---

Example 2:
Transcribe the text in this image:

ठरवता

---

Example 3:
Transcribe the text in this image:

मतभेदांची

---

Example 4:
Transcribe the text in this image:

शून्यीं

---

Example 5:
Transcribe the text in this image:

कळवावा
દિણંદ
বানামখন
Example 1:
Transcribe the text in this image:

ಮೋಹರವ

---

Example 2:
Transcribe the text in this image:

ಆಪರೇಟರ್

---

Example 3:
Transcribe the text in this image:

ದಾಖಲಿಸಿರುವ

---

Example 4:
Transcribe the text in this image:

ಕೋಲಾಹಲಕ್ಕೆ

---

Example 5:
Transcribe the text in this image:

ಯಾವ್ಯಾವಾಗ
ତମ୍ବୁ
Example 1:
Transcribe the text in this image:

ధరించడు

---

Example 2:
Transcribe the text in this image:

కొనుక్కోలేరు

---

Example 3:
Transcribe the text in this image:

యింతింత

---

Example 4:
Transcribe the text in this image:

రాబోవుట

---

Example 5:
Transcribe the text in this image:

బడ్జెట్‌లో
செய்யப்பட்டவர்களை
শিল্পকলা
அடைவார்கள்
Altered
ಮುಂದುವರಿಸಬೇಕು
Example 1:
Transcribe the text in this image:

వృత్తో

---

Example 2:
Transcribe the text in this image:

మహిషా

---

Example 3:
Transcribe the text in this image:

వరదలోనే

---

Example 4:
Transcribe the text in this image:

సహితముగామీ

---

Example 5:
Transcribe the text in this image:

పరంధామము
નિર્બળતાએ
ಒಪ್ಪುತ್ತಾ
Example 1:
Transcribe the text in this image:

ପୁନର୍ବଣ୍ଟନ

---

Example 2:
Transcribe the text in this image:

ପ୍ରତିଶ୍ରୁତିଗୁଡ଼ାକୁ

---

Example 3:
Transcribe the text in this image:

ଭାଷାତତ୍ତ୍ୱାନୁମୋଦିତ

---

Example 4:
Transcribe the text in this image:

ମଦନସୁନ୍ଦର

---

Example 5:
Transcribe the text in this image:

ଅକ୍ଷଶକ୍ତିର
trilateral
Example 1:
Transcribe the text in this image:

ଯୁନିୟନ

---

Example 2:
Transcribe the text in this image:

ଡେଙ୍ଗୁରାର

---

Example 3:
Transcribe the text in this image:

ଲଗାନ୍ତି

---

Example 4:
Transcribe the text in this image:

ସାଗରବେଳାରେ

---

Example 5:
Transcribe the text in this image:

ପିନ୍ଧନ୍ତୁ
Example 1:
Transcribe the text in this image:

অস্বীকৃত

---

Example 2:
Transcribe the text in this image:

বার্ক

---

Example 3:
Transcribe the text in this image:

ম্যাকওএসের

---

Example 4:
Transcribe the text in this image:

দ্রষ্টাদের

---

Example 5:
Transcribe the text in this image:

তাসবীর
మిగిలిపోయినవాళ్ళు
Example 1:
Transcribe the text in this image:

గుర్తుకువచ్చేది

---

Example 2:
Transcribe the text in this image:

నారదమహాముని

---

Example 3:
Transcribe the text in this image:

========

__Aim of the exercise__: Reply with an exact transcription of the material above.

__Task response__:
---

Example 2:
Transcribe the text in this image:

ठरवता

---

Example 3:
Transcribe the text in this image:

मतभेदांची

---

Example 4:
Transcribe the text in this image:

शून्यीं

---

Example 5:
Transcribe the text in this image:

कळवावा
દિણંદ
বানামখন
Example 1:
Transcribe the text in this image:

ಮೋಹರವ

---

Example 2:
Transcribe the text in this image:

ಆಪರೇಟರ್

---

Example 3:
Transcribe the text in this image:

ದಾಖಲಿಸಿರುವ

---

Example 4:
Transcribe the text in this image:

ಕೋಲಾಹಲಕ್ಕೆ

---

Example 5:
Transcribe the text in this image:

ಯಾವ್ಯಾವಾಗ
ତମ୍ବୁ
Example 1:
Transcribe the text in this image:

ధరించడు

---

Example 2:
Transcribe the text in this image:

కొనుక్కోలేరు

---

Example 3:
Transcribe the text in this image:

యింతింత

---

Example 4:
Transcribe the text in this image:

రాబోవుట

---

Example 5:
Transcribe the text in this image:

బడ్జెట్‌లో
செய்யப்பட்டவர்களை
শিল্পকলা
அடைவார்கள்
Altered
ಮುಂದುವರಿಸಬೇಕು
Example 1:
Transcribe the text in this image:

వృత్తో

---

Example 2:
Transcribe the text in this image:

మహిషా

---

Example 3:
Transcribe the text in this image:

వరదలోనే

---

Example 4:
Transcribe the text in this image:

సహితముగామీ

---

Example 5:
Transcribe the text in this image:

పరంధామము
નિર્બળતાએ
ಒಪ್ಪುತ್ತಾ
Example 1:
Transcribe the text in this image:

ପୁନର୍ବଣ୍ଟନ

---

Example 2:
Transcribe the text in this image:

ପ୍ରତିଶ୍ରୁତିଗୁଡ଼ାକୁ

---

Example 3:
Transcribe the text in this image:

ଭାଷାତତ୍ତ୍ୱାନୁମୋଦିତ

---

Example 4:
Transcribe the text in this image:

ମଦନସୁନ୍ଦର

---

Example 5:
Transcribe the text in this image:

ଅକ୍ଷଶକ୍ତିର
trilateral
Example 1:
Transcribe the text in this image:

ଯୁନିୟନ

---

Example 2:
Transcribe the text in this image:

ଡେଙ୍ଗୁରାର

---

Example 3:
Transcribe the text in this image:

ଲଗାନ୍ତି

---

Example 4:
Transcribe the text in this image:

ସାଗରବେଳାରେ

---

Example 5:
Transcribe the text in this image:

ପିନ୍ଧନ୍ତୁ
Example 1:
Transcribe the text in this image:

অস্বীকৃত

---

Example 2:
Transcribe the text in this image:

বার্ক

---

Example 3:
Transcribe the text in this image:

ম্যাকওএসের

---

Example 4:
Transcribe the text in this image:

দ্রষ্টাদের

---

Example 5:
Transcribe the text in this image:

তাসবীর
మిగిలిపోయినవాళ్ళు
Example 1:
Transcribe the text in this image:

గుర్తుకువచ్చేది

---

Example 2:
Transcribe the text in this image:

నారదమహాముని

---

Example 3:
Transcribe the text in this image:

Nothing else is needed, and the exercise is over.